Not that anyone in the Obama Administration has noticed. Obamacare will hit pharmaceutical firms with more than $20 billion in new taxes over the next ten years. Some firms may conclude that they can’t shoulder both a hefty tax bill and the risk of a multimillion-dollar research failure.

That would be tragic news not just for patients waiting for cures but for the American economy, which benefits tremendously from the massive sums that pharmaceutical companies sink into research and development.

Last year, the pharmaceutical industry spent $49.5 billion on R&D. Just 36 new drugs achieved approval from the Food and Drug Administration (FDA). That’s an average of nearly $1.4 billion per drug.

Among those chosen 36 were two new personalized medicines that treat lung cancer and melanoma as well as two that address Hepatitis C in a completely novel way. Patients with rare diseases now have 11 new treatments at their disposal, while those with lupus were greeted with the first new treatment for the disease since 1955.

Huge research expenses are part and parcel of the pharmaceutical business. Since the late 1980s, the percentage of sales that pharmaceutical companies spend on R&D has remained constant. So as sales have gone up, so too has the amount devoted to research.

Despite the high price tag, those research expenses have paid exponentially bigger dividends for society. A Congressional Budget Office report notes that “[A]necdotal and statistical evidence suggests that the rapid increases that have been observed in drug-related R&D spending have been accompanied by major therapeutic gains in available drug treatments.”

Some critics of the drug industry claim that its high research expenses are wasteful — that they go to discover the next Viagra.

But of the 3,200 medicines currently in clinical trials or FDA review in the United States, some 900 target cancer, 300 fight heart disease and stroke, and another 100 address Alzheimer’s.

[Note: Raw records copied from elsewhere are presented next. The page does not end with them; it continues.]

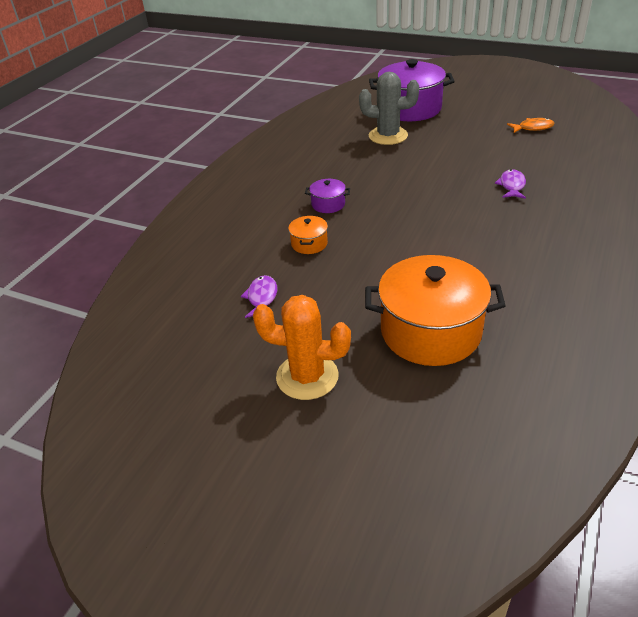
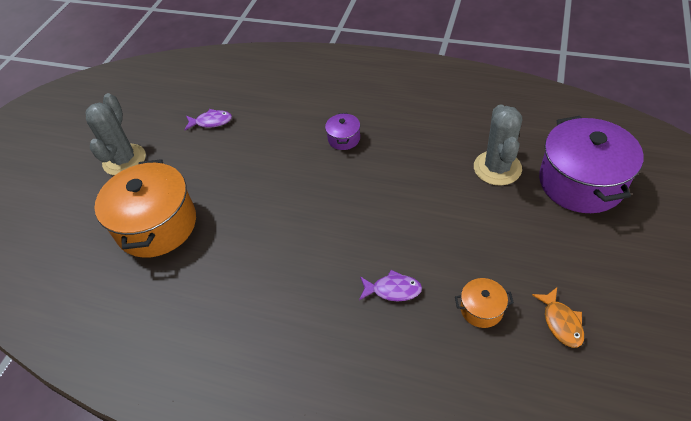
camera: 85 degrees right, 10 degrees up
(307, 377) = (124, 160): orange cactus -> grey cactus
(309, 244) = (280, 136): orange pot -> orange pot (481, 309)

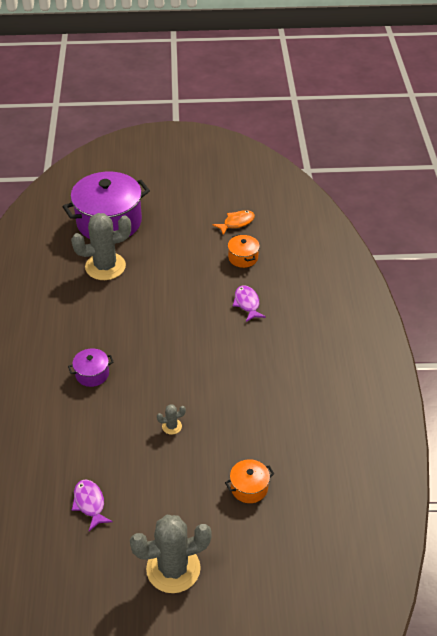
camera: 115 degrees left, 5 degrees down
(157, 225) = (249, 488): orange pot -> orange pot, size x0.44
(254, 184) = (172, 426): none -> grey cactus

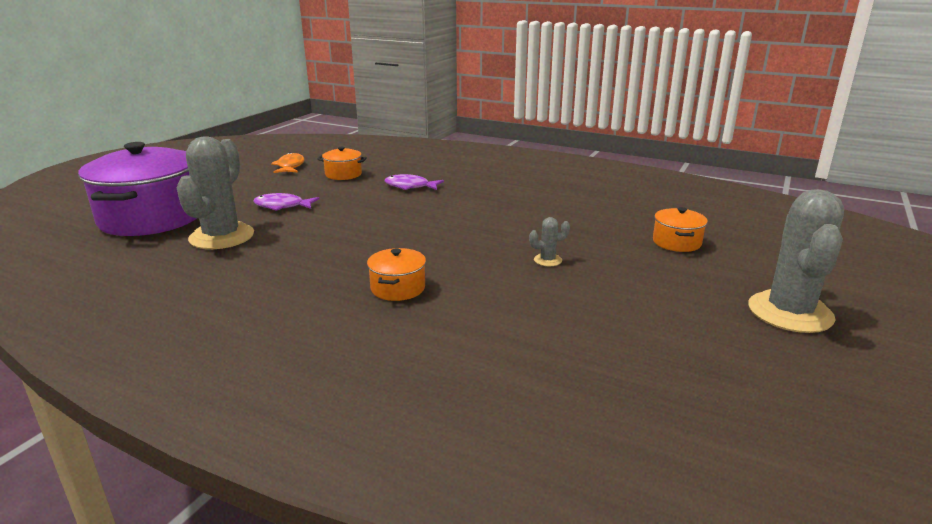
camera: 60 degrees left, 20 degrees down
(90, 504) = (644, 346): purple fish -> purple fish (282, 206)
(92, 374) = (398, 288): purple pot -> orange pot
(172, 426) = (547, 260): grey cactus -> grey cactus turned 60 degrees clockwise

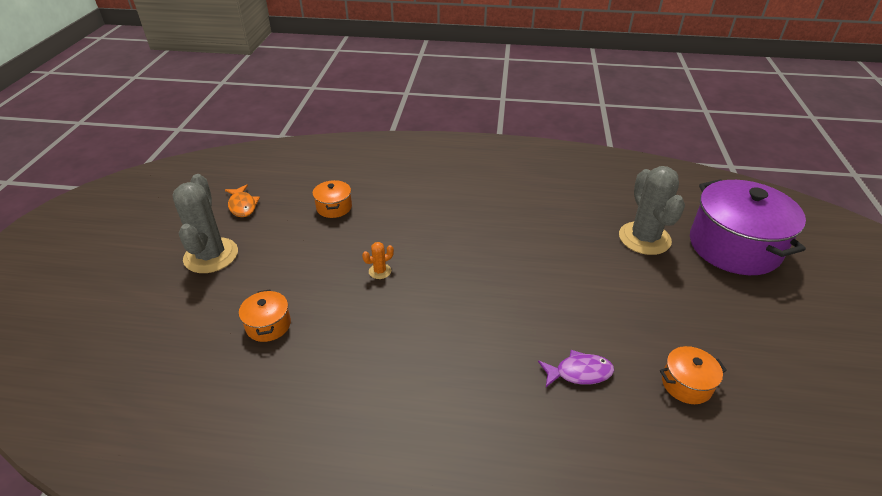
camera: 160 degrees right, 15 degrees up
(282, 206) = (659, 292): purple fish -> none
(290, 166) = (777, 389): orange fish -> orange fish (242, 206)
(398, 288) = (470, 219): orange pot -> orange pot (334, 207)
(547, 260) = (380, 271): grey cactus -> orange cactus

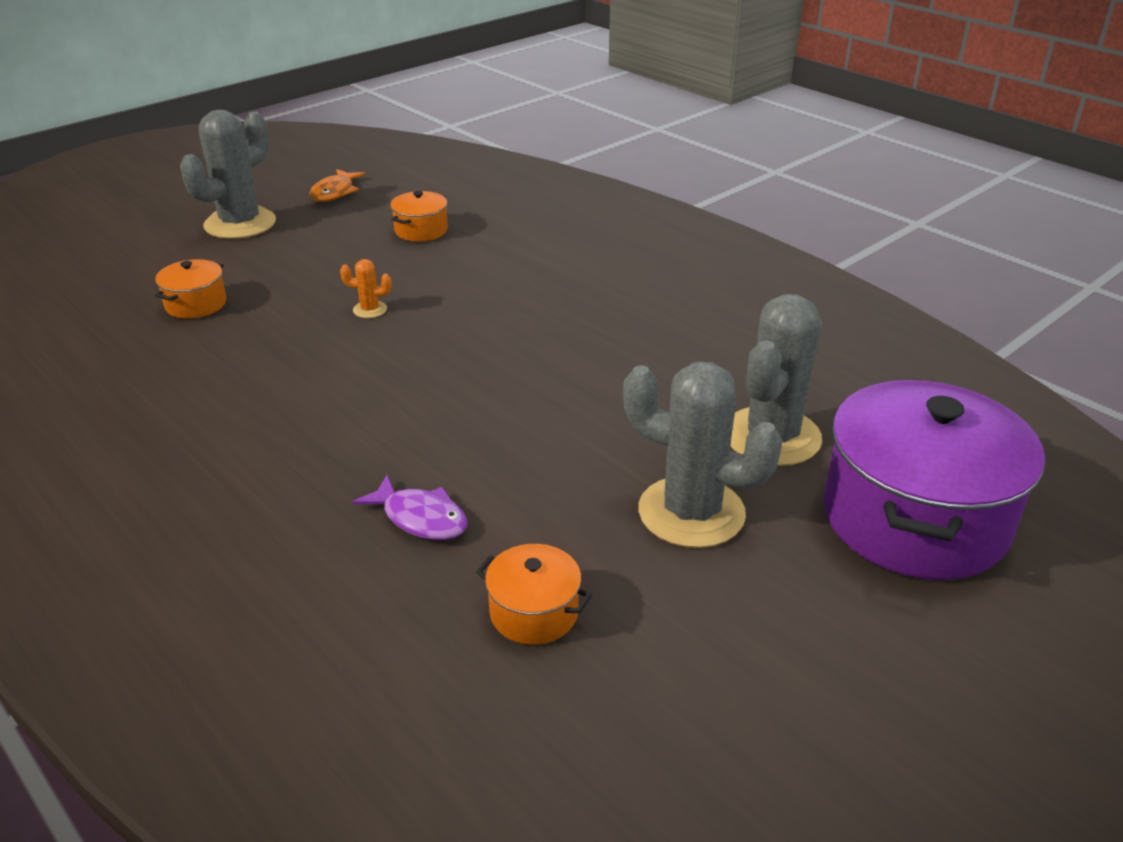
camera: 40 degrees right, 5 degrees down
(668, 294) = (691, 512): none -> grey cactus

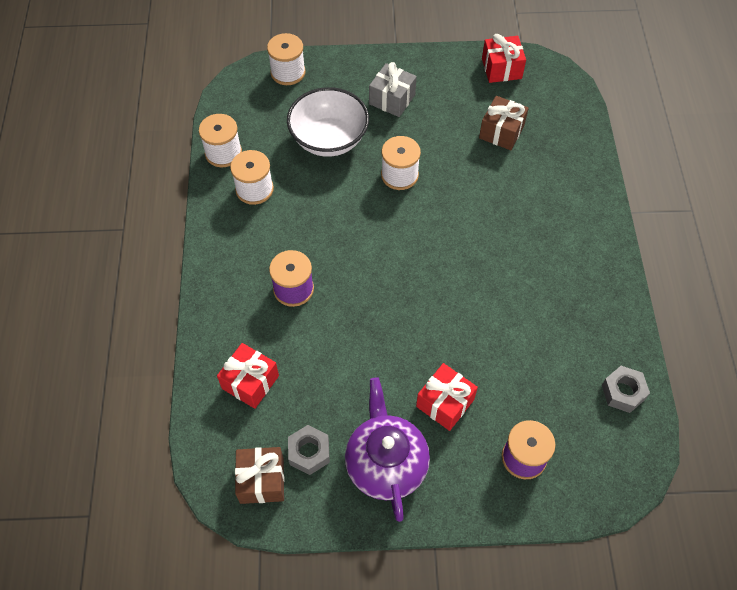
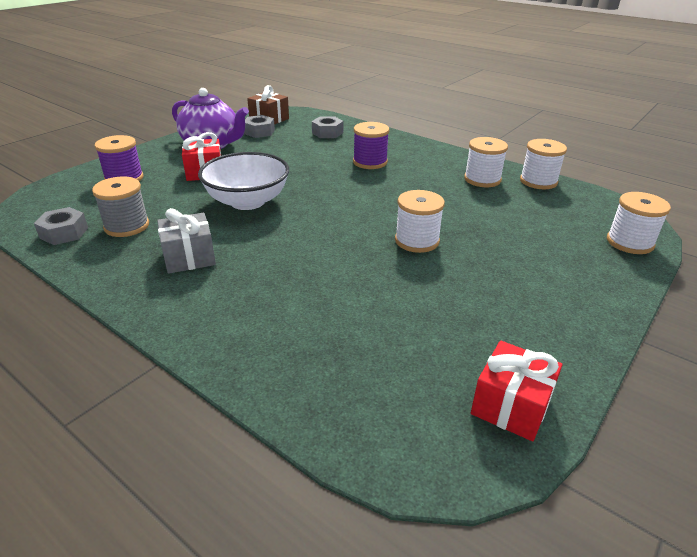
camera: 130 degrees right, 25 degrees down
(250, 382) = (327, 133): red gift -> grey nut
(329, 139) = (505, 227): white bowl -> white bowl (247, 201)
(392, 99) = (530, 284): grey gift -> grey gift (189, 257)
(501, 132) = (395, 333): brown gift -> none
(571, 361) = (127, 226): none -> grey spool

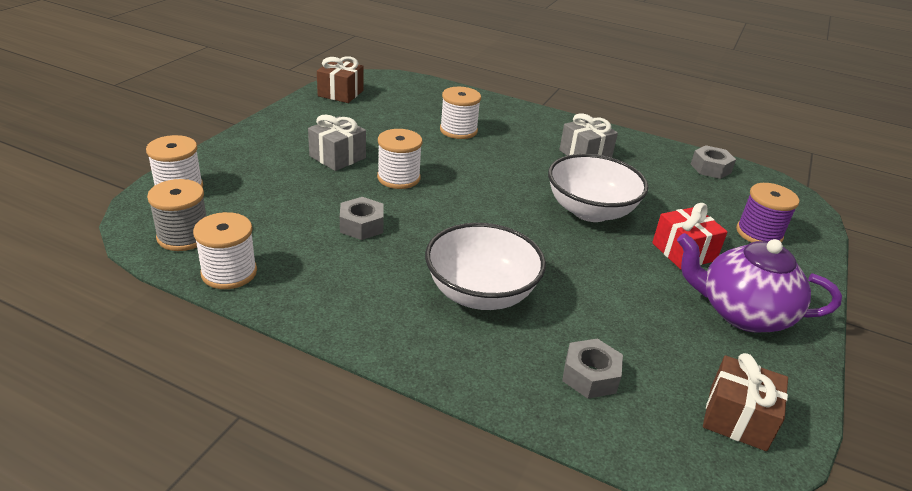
camera: 165 degrees right, 0 degrees up
(127, 226) = (670, 177): grey spool -> grey spool (183, 236)
(259, 132) = (710, 363): grey nut -> grey nut (361, 225)
(370, 162) = (481, 293): purple spool -> white bowl
(482, 179) = (312, 269): white spool -> white spool (458, 130)
(485, 269) = (337, 157): none -> grey gift
(511, 406) = (340, 93): red gift -> brown gift

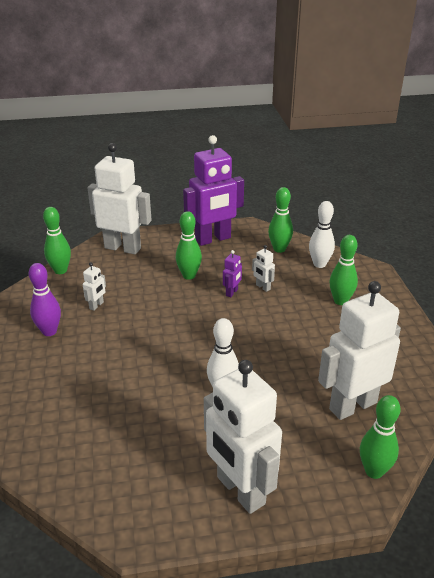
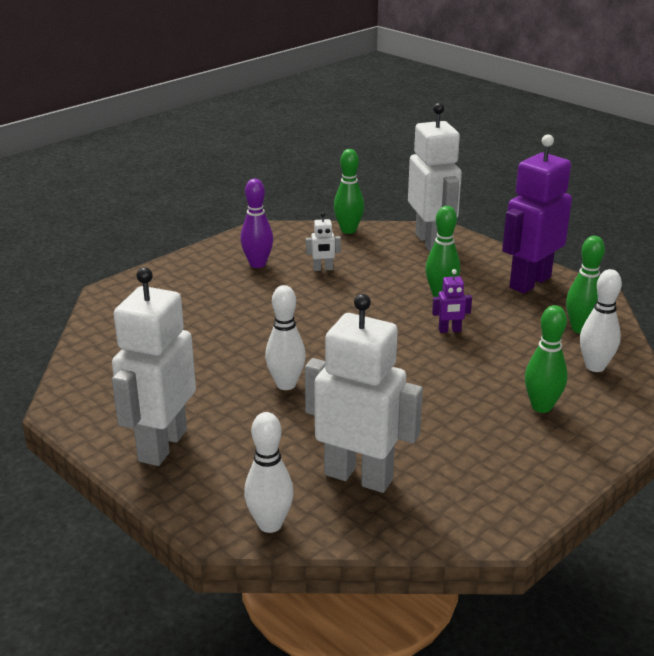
camera: 55 degrees right, 5 degrees down
(213, 239) = (529, 282): purple robot -> purple robot turned 105 degrees clockwise
(263, 287) = (488, 345): white robot -> none
(374, 471) = (270, 524): green bowling pin -> white bowling pin

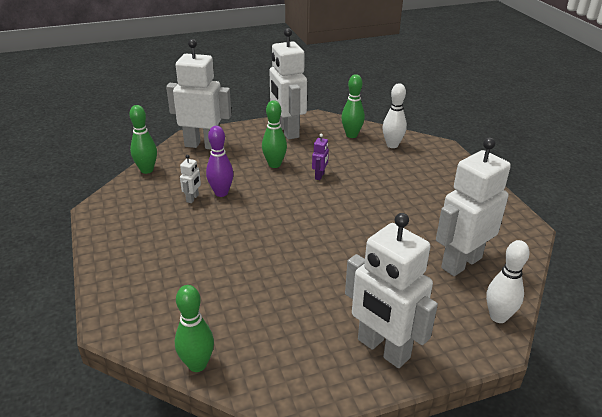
camera: 65 degrees left, 5 degrees up
(257, 264) = (152, 226): purple bowling pin -> purple bowling pin (221, 193)
(286, 384) = (338, 262): white bowling pin -> none
(529, 282) = (287, 131): purple robot -> white robot
(541, 407) = (421, 175): green bowling pin -> green bowling pin (197, 364)

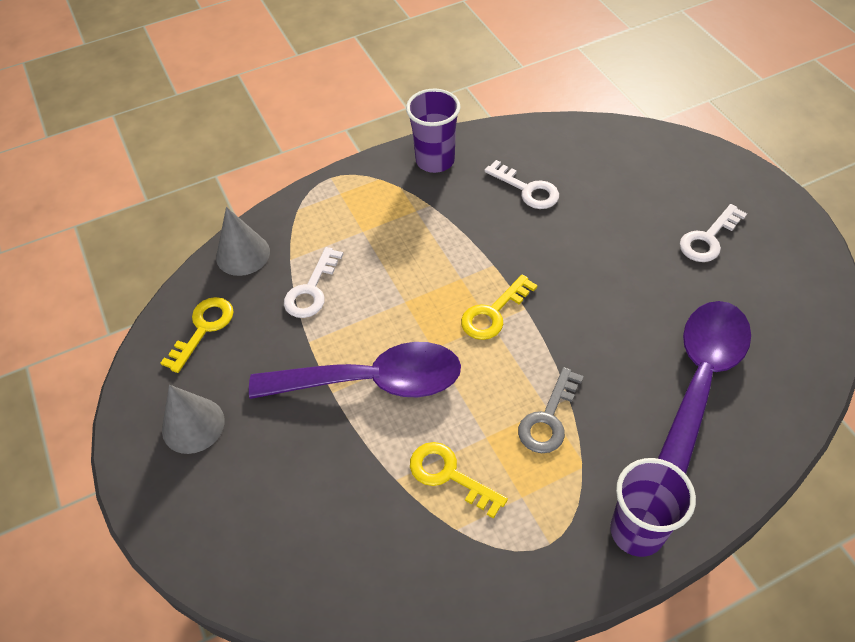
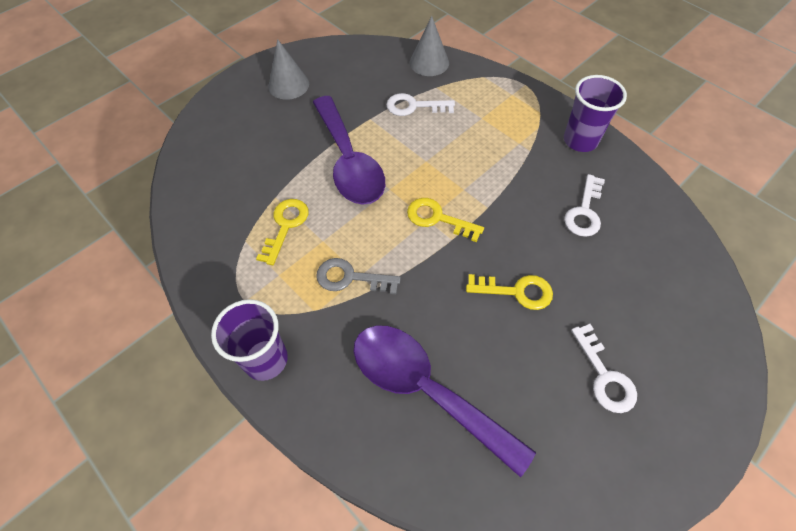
camera: 70 degrees right, 5 degrees up
(203, 329) = (360, 65): yellow key -> yellow key (516, 291)
(700, 380) = (426, 390): purple spoon -> purple spoon turned 150 degrees counterclockwise
(708, 238) = (604, 376): white key -> white key turned 135 degrees counterclockwise

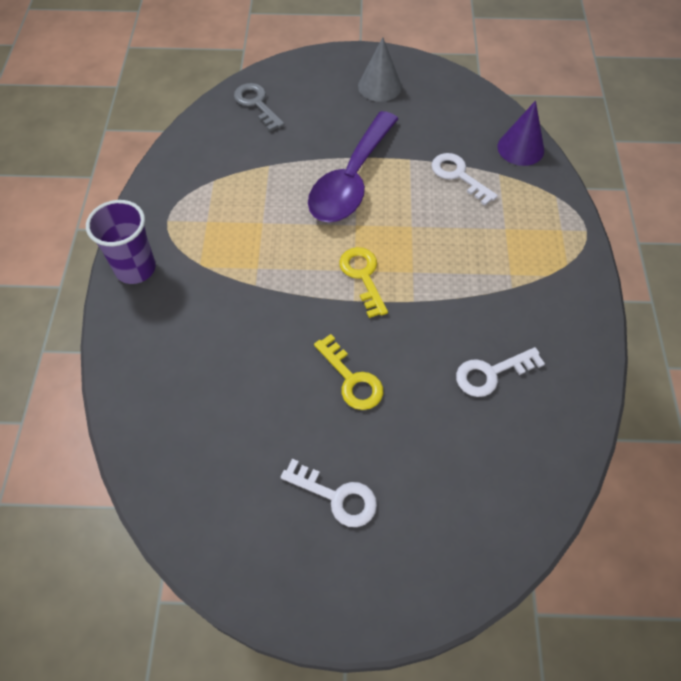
camera: 45 degrees right, 0 degrees up
(285, 226) = (250, 191): yellow key -> none
(350, 278) = (249, 264): grey key -> grey key (257, 104)
(426, 390) = (204, 381): purple spoon -> none
(429, 62) = (520, 148): grey cone -> purple cone
(580, 140) = (571, 316): purple cup -> none
(604, 376) = (336, 496): white key -> white key turned 90 degrees counterclockwise

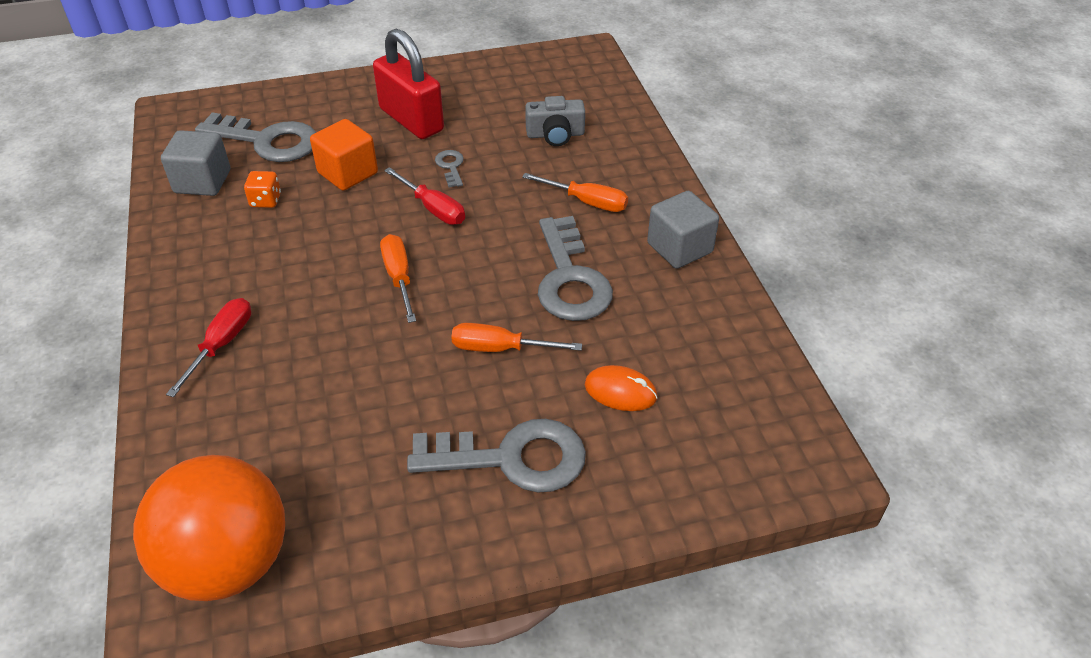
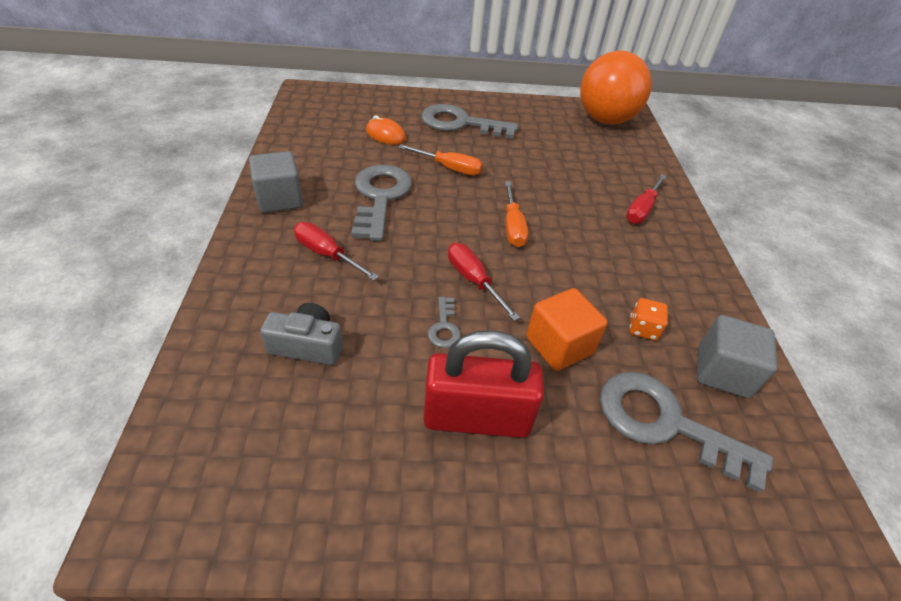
camera: 170 degrees left, 0 degrees up
(411, 120) = (476, 418): red padlock -> red padlock turned 60 degrees counterclockwise
(587, 202) = (326, 254): orange screwdriver -> red screwdriver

About 460 drugs are in development for rare diseases — a 50-percent increase from 2007.

Others believe that pharmaceutical companies charge too much in order to recoup their front-end research outlays — and are therefore accelerating the growth of the cost of health care.

But according to the Office of the Actuary at the Centers for Medicare and Medicaid Services, drug spending grew just 1.2 percent between 2009 and 2010. That’s lower than the overall economy’s inflation rate — and the lowest growth rate for pharmaceuticals since data collection began in 1960.

Pharmaceutical spending isn’t expected to grow much over the next few years. The IMS Institute for Healthcare Informatics forecasts that the average annual growth rate will remain between 0 and 3 percent through 2015.

Further, new drugs can actually reduce medical costs elsewhere in the healthcare system. A paper from the National Bureau of Economic Research found that Medicare ultimately saves $2.06 for every dollar it spends on medicines. Columbia Professor Frank Lichtenberg estimates that $7.17 in hospital costs are saved for every dollar spent on newer pharmaceuticals.

A 2005 study published in Medical Care found that every additional dollar spent on medicines for diabetes, blood pressure, and cholesterol shaves $4 to $7 off other medical spending.

That makes sense. After all, a daily cholesterol-lowering pill is much cheaper than emergency heart surgery.

New cures can also help the broader economy. Not only do R&D expenses directly create jobs — successful drugs can free up caretakers for more productive pursuits. For instance, the cost of caring for those with Alzheimer’s and other forms of dementia will reach $200 billion this year — and $1 trillion by 2050. A new treatment that could delay the onset of Alzheimer’s by five years would decrease the prevalence of the disease by 43 percent and save $447 billion by 2050.

Roche’s failed cholesterol drug is only the latest example of the huge financial risks inherent in drug development. Lawmakers should remember these expensive failures before they try to squeeze every last dime out of supposedly flush pharmaceutical firms.

If they don’t, there may be no more money to spend searching for cures — and those waiting patiently for relief may be out of luck.